**DIRECTIONS:**
An exact, complete copy of the entries is needed, with the pictures left out.

**SOURCE INFORMATION:**
____
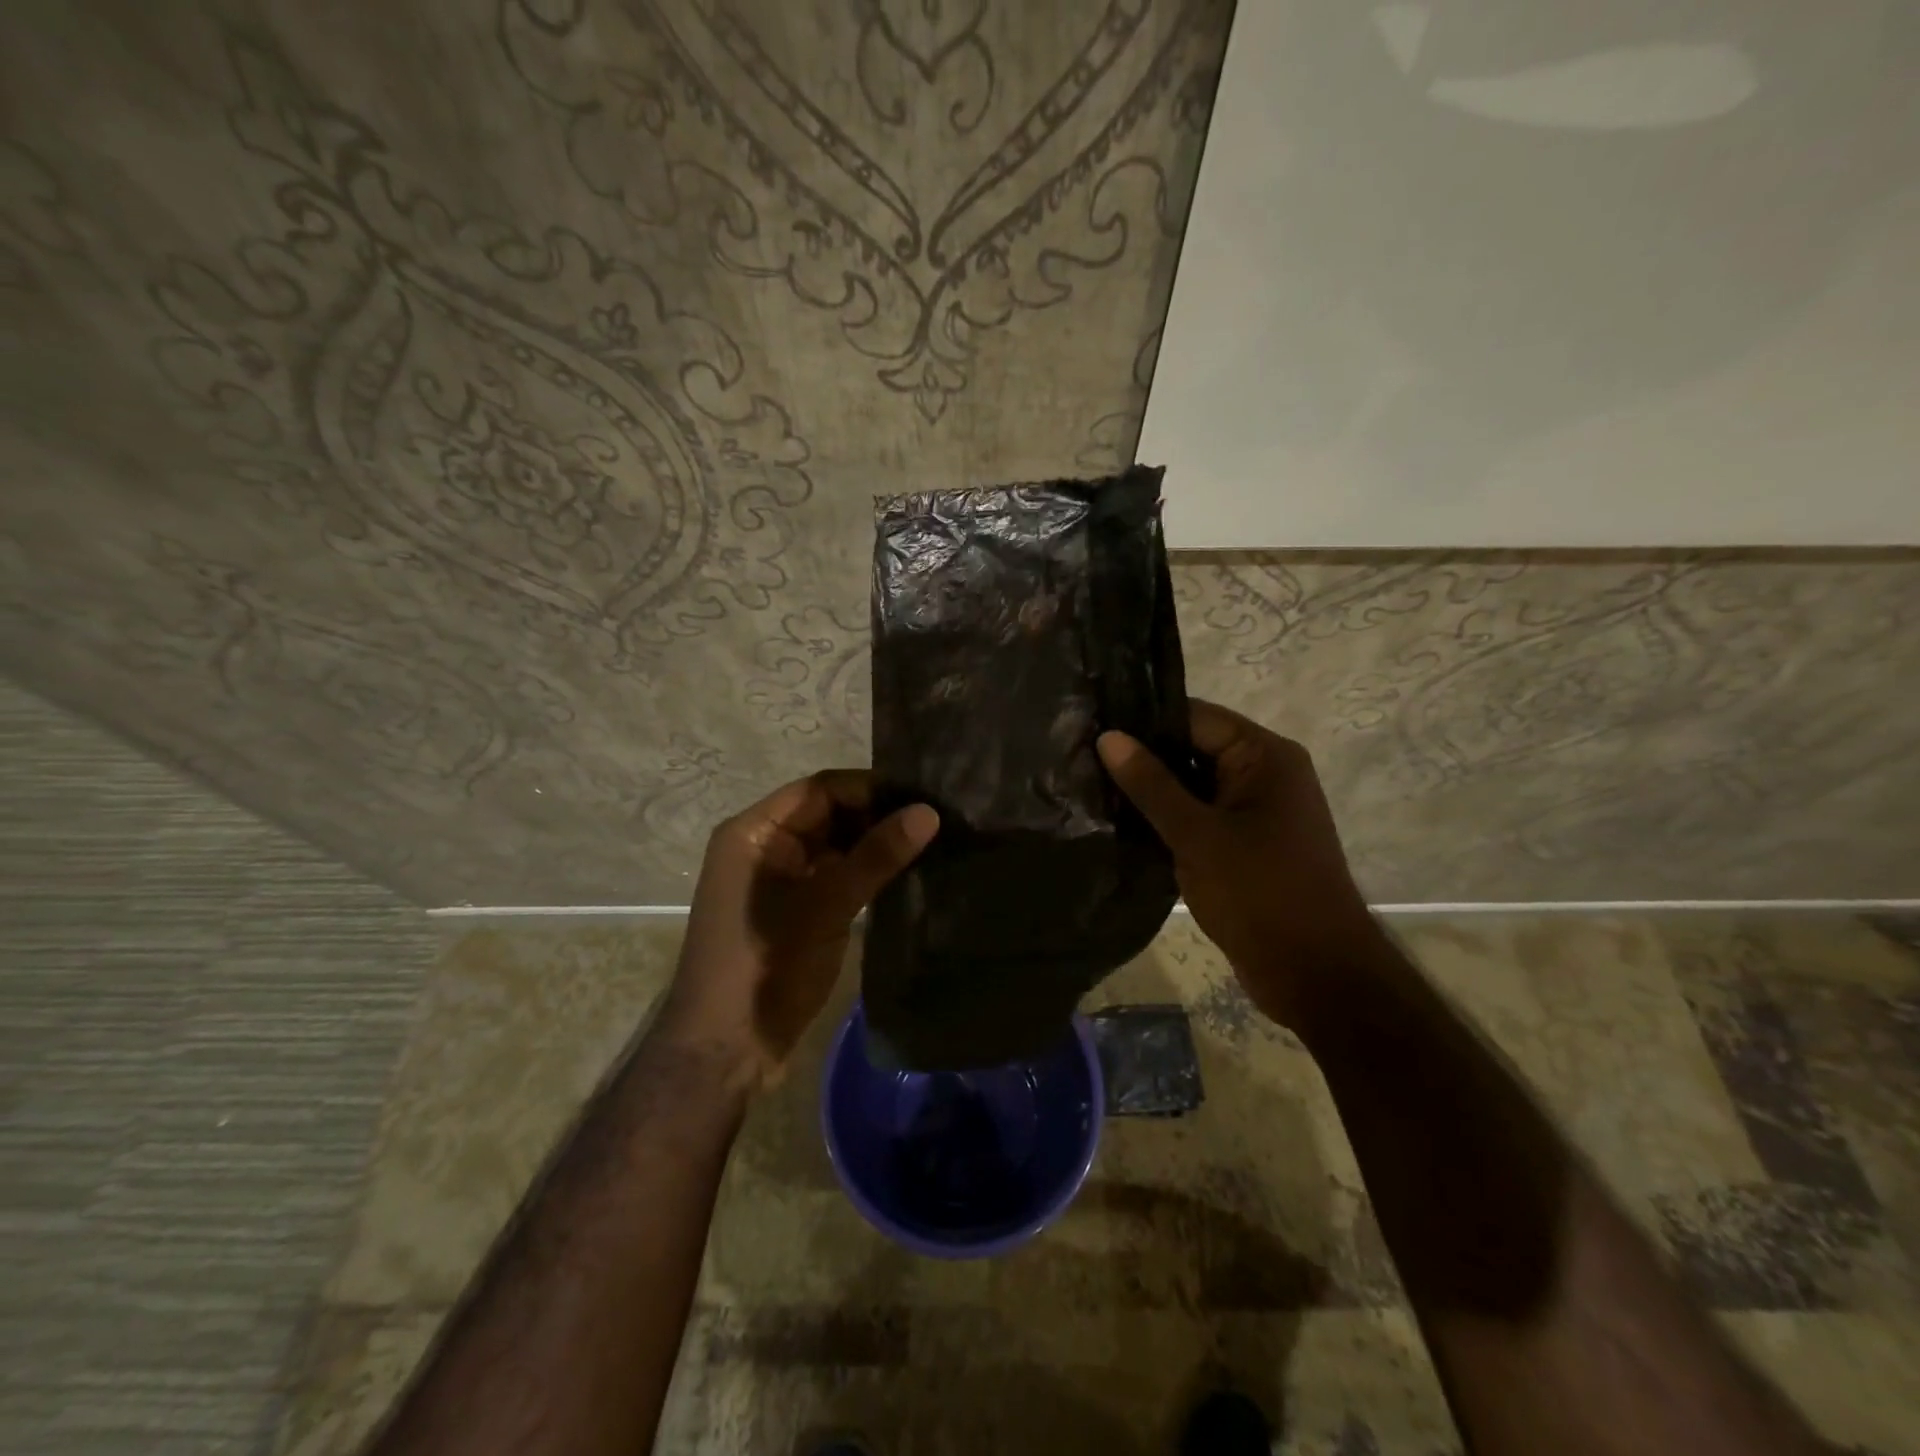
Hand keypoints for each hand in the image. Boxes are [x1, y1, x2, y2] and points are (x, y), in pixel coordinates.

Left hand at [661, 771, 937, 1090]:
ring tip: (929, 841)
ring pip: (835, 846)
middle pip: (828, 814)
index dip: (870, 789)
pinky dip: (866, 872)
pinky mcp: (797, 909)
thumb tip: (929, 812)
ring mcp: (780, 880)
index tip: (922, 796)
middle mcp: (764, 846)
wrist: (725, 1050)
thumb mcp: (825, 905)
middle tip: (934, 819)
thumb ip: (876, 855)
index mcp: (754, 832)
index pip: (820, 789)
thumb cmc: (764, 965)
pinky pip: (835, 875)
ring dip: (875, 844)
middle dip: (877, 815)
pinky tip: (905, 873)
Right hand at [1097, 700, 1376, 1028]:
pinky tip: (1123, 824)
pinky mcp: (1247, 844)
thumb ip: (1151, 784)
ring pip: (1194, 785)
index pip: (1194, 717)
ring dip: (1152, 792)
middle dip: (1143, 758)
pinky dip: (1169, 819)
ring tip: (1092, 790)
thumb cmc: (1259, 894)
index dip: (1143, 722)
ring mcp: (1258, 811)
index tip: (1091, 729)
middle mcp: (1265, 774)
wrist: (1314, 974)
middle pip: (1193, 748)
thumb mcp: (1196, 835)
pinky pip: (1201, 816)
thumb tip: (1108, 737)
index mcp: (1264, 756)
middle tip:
____
**RESULT FOR THIS TASK:**
Hand keypoints for each hand in the image. Boxes are [x1, y1, x2, y2] and points are (x, y), in pixel coordinates.

Left hand at [661, 771, 937, 1090]:
ring tip: (929, 841)
ring pip: (835, 846)
middle pip: (828, 814)
index dip: (870, 789)
pinky dip: (866, 872)
pinky mcp: (797, 909)
thumb tip: (929, 812)
ring mcp: (780, 880)
index tip: (922, 796)
middle mcp: (764, 846)
wrist: (725, 1050)
thumb mcp: (825, 905)
middle tip: (934, 819)
thumb ip: (876, 855)
index mcp: (754, 832)
index pip: (820, 789)
thumb cmc: (764, 965)
pinky pip: (835, 875)
ring dip: (875, 844)
middle dip: (877, 815)
pinky tip: (905, 873)
Right hand at [1097, 700, 1376, 1028]:
pinky tip: (1123, 824)
pinky mcp: (1247, 844)
thumb ip: (1151, 784)
ring pip: (1194, 785)
index pip: (1194, 717)
ring dip: (1152, 792)
middle dip: (1143, 758)
pinky dip: (1169, 819)
ring tip: (1092, 790)
thumb cmc: (1259, 894)
index dip: (1143, 722)
ring mcp: (1258, 811)
index tip: (1091, 729)
middle mcp: (1265, 774)
wrist: (1314, 974)
middle pip: (1193, 748)
thumb mcp: (1196, 835)
pinky pip: (1201, 816)
thumb tip: (1108, 737)
index mcp: (1264, 756)
middle tip:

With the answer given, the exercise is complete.